Author : Barbara Watterson
Publisher :
Page : 184 pages
File Size : 40,38 MB
Release : 2002
Category : Art
ISBN :
For many the word "Amarna" conjures up visions of the city in which Nefertiti, one of the most beautiful women of the ancient world, lived in connubial bliss with her husband, the eighteenth-dynasty Pharaoh King Akhenaten. Armana was also the city in which Tutankhamun, today the most famous pharaoh of ancient Egypt, spend the first part of his childhood. Although Armana has become a byword for religious and artistic innovation, it is often difficult to disentangle myth from fact, speculation from reality. In this well-illustrated study, Barbara Watterson, one of the most accomplished of modern Egyptologists, discusses and brings up to date the many theories that abound about the period.

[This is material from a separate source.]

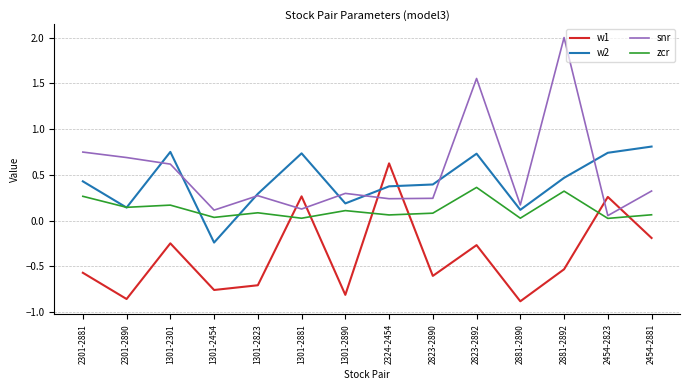

True or false: zcr and snr cross at least once.

False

Author : James K. Hoffmeier
Publisher : Oxford University Press
Page : 310 pages
File Size : 33,88 MB
Release : 2015-01-15
Category : Religion
ISBN : 0199792143
Pharaoh Akhenaten, who reigned for seventeen years in the fourteenth century B.C.E, is one of the most intriguing rulers of ancient Egypt. His odd appearance and his preoccupation with worshiping the sun disc Aten have stimulated academic discussion and controversy for more than a century. Despite the numerous books and articles about this enigmatic figure, many questions about Akhenaten and the Atenism religion remain unanswered. In Akhenaten and the Origins of Monotheism, James K. Hoffmeier argues that Akhenaten was not, as is often said, a radical advocating a new religion, but rather a primitivist: that is, one who reaches back to a golden age and emulates it. Akhenaten's inspiration was the Old Kingdom (2650-2400 B.C.E.), when the sun-god Re/Atum ruled as the unrivaled head of the Egyptian pantheon. Hoffmeier finds that Akhenaten was a genuine convert to the worship of Aten, the sole creator God, based on the Pharoah's own testimony of a theophany, a divine encounter that launched his monotheistic religious odyssey. The book also explores the Atenist religion's possible relationship to Israel's religion, offering a close comparison of the hymn to the Aten to Psalm 104, which has been identified by scholars as influenced by the Egyptian hymn. Through a careful reading of key texts, artworks, and archaeological studies, Hoffmeier provides compelling new insights into a religion that predated Moses and Hebrew monotheism, the impact of Atenism on Egyptian religion and politics, and the aftermath of Akhenaten's reign.
Author : Mika Waltari
Publisher : Rare Treasure Editions
Page : 703 pages
File Size : 19,49 MB
Release : 2021-11-05T00:00:00Z
Category : Fiction
ISBN : 1774642972
First published in the 1940s and widely condemned as obscene, The Egyptian outsold every other American novel published that same year, and remains a classic; readers worldwide have testified to its life-changing power. It is a full-bodied re-creation of a largely forgotten era in the world’s history: an Egypt when pharaohs contended with the near-collapse of history’s greatest empire. This epic tale encompasses the whole of the then-known world, from Babylon to Crete, from Thebes to Jerusalem, while centering around one unforgettable figure: Sinuhe, a man of mysterious origins who rises from the depths of degradation to get close to the Pharoah...
Author : Cyril Aldred
Publisher : Penguin Putnam
Page : 246 pages
File Size : 49,40 MB
Release : 1973
Category : Art
ISBN :
Catalog of an exhibition celebrating the 150th anniversary of the Brooklyn Institute of Arts and Sciences.
Author : Robert Hari
Publisher : BRILL
Page : 88 pages
File Size : 41,62 MB
Release : 1985
Category : History
ISBN : 9789004070318
Author : Brian Muhs
Publisher : Cambridge University Press
Page : 405 pages
File Size : 18,24 MB
Release : 2016-08-02
Category : Business & Economics
ISBN : 1107113369
The first economic history of ancient Egypt employing a New Institutional Economics approach and covering the entire pharaonic period, 3000-30 BCE.